* **RECORDS FOR THE EXERCISE**:
*-*-*
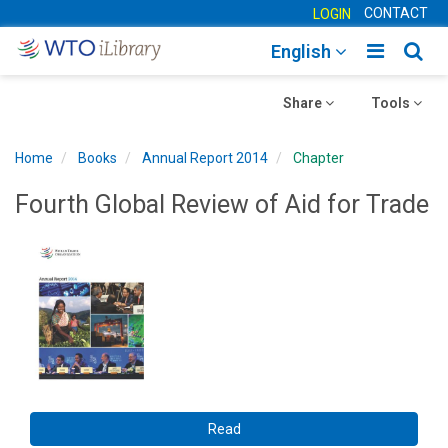
CONTACT
LOGIN
Toggle
Togg
English
main
sear
Toggle
navigatio
Toggle
navig
Share
Tools
navigation
navigation
Home
Books
Annual Report 2014
Chapter
Fourth Global Review of Aid for Trade
Read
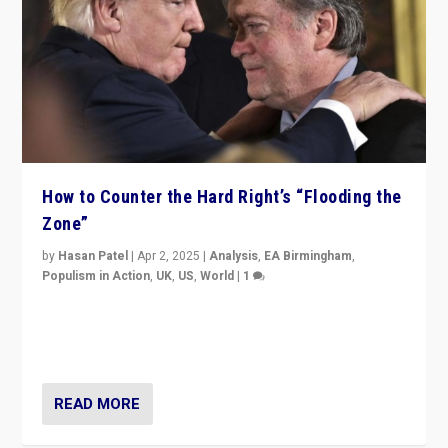
How to Counter the Hard Right’s “Flooding the
Zone”
by
Hasan Patel
|
Apr 2, 2025
|
Analysis
,
EA Birmingham
,
Populism in Action
,
UK
,
US
,
World
|
1
Countering politicians, mainly from hard right populist
movements, who “flood the zone” to dominate news
cycle & divert attention from issues.
READ MORE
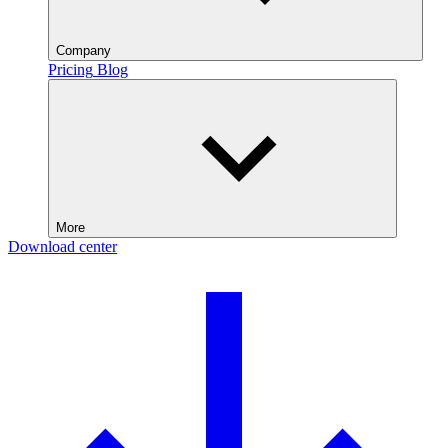
Company
Pricing
Blog
More
Download center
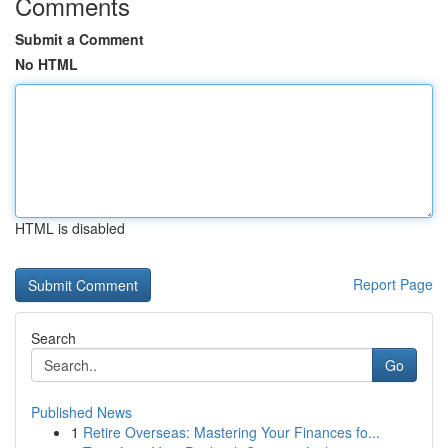
Comments
Submit a Comment
No HTML
HTML is disabled
Report Page
Search
Go
Published News
1
Retire Overseas: Mastering Your Finances fo...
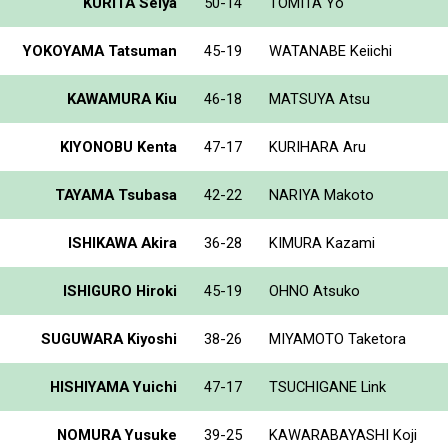
KURITA Seiya
50-14
TOMITA Yo
YOKOYAMA Tatsuman
45-19
WATANABE Keiichi
KAWAMURA Kiu
46-18
MATSUYA Atsu
KIYONOBU Kenta
47-17
KURIHARA Aru
TAYAMA Tsubasa
42-22
NARIYA Makoto
ISHIKAWA Akira
36-28
KIMURA Kazami
ISHIGURO Hiroki
45-19
OHNO Atsuko
SUGUWARA Kiyoshi
38-26
MIYAMOTO Taketora
HISHIYAMA Yuichi
47-17
TSUCHIGANE Link
NOMURA Yusuke
39-25
KAWARABAYASHI Koji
*-*-*
* **WORK TO BE COMPLETED**: Within the listing above, filter for lines holding the string "from" and copy each one.

* **SOLUTION TO THE PROBLEM**:
Countering politicians, mainly from hard right populist
cycle & divert attention from issues.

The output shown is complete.